After she returned from Scotland, her plans were uncertain. Maybe the trip would give her some insight into what her future would be.

Once the plane was in flight to Boston and the incessant chattering of her seatmates had died down, Isabel rested her head against the porthole window. She was feeling horrible. She had thrown up—a couple of times, as a matter of fact—as soon as she’d rolled out of bed, and now her head was pounding. She closed her eyes and tried to sleep, but the drummer banging away on the inside of her eyelids wouldn’t let up.

She had no one but herself to blame for her misery. She shouldn’t have gotten hammered last night. It was unlike her to overindulge, and yet, if she was being completely honest, it had been totally worth her aches and pains today. Leaning back against the headrest with her eyes still closed, she thought about how much fun she’d had with her friends at Finnegan’s, their favorite hangout a couple of blocks from campus.
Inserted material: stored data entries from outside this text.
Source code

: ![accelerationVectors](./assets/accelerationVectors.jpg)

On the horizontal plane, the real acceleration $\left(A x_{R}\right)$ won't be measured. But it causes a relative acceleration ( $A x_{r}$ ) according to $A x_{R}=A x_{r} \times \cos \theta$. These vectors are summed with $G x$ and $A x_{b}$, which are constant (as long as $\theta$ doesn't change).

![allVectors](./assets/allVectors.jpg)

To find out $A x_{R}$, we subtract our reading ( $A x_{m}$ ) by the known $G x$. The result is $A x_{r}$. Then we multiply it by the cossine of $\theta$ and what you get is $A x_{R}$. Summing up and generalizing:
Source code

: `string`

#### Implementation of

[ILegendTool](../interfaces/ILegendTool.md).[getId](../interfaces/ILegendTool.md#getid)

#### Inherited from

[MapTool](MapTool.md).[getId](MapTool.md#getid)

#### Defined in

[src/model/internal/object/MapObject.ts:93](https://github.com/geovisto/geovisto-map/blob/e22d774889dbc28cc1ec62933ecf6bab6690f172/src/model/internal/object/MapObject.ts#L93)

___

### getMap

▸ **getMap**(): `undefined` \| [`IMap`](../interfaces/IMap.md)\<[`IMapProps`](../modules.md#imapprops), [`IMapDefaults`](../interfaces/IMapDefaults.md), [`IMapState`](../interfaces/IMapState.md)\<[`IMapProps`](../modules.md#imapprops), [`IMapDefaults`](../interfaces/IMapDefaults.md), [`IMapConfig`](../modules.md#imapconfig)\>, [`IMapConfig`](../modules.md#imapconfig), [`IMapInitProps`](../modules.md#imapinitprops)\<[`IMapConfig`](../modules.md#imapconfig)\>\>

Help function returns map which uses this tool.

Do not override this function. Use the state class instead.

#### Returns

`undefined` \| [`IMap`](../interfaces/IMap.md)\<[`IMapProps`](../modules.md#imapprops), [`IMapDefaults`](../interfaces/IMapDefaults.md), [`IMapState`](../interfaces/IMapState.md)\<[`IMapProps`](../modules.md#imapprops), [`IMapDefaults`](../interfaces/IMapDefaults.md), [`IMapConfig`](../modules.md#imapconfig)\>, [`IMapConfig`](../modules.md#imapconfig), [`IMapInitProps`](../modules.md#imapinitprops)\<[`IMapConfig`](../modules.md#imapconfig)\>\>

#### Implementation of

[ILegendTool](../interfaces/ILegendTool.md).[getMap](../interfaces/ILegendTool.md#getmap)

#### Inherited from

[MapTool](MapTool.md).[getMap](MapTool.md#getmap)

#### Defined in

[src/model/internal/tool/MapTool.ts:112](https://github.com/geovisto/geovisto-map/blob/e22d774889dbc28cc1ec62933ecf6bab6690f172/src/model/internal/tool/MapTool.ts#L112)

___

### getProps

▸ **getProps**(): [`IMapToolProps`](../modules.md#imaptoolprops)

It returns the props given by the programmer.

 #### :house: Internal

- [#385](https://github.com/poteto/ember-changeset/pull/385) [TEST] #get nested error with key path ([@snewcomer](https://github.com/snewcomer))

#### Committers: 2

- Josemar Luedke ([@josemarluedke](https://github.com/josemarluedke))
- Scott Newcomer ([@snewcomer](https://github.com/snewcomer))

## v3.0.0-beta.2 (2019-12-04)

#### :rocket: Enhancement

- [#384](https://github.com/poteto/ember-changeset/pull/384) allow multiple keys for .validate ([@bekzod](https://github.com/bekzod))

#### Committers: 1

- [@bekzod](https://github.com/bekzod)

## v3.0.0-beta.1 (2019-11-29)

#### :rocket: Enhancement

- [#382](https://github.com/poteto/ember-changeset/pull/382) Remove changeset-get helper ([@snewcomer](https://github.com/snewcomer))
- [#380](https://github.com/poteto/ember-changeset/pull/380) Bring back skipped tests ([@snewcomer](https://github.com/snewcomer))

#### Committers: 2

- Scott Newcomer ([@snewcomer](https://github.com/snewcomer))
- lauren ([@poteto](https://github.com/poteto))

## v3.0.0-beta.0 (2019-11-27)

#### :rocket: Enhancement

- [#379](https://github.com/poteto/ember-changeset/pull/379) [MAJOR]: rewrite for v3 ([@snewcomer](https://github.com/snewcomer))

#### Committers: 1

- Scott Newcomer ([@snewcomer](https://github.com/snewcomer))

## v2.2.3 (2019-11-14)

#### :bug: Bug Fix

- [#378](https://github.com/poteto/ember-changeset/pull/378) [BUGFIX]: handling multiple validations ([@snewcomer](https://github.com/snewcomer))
It had been a fantastic night. Damon, her friend since freshman year, had banged on her door at nine o’clock, and for once in her life she was ready. Since this was the last time she and all of her friends would be together, she had decided to get dressed up, and because she was in the mood to look sexy, she wore her new royal blue, V-neck dress that showed a little cleavage. Her only jewelry was a bracelet of stacked multicolored beads and a pair of gold hoop earrings. Instead of using hair clips to hold the thick curls away from her face, she had let them fall around her shoulders. No muss, no fuss.

She opened the door wide for Damon to enter. As usual he looked gorgeous. She often told him that he could be a model because of his perfect physique and profile. He was tall and lean with broad shoulders and enough muscles to fill out a T-shirt. When he smiled, women melted into pools of lust, and yet, as handsome as he was, Isabel had never felt a single spark of sexual attraction. As to that, she was beginning to think there might be an issue. In her four years at Winthrop College she had

never gone head over heels for any of the men she’d dated. They were all fun to be with, and some were quite good-looking, but there was never any electricity. Without some kind of sexual connection, she had refused to go to bed with any of them, which earned her a couple of unflattering nicknames.

None of them fazed her. Some, in fact, made her laugh.

Damon gave Isabel the once-over and nodded his approval. “I can’t believe you’re on time.”

Isabel grabbed her phone and keys, tucked them into her bag, and said, “I’m always on time.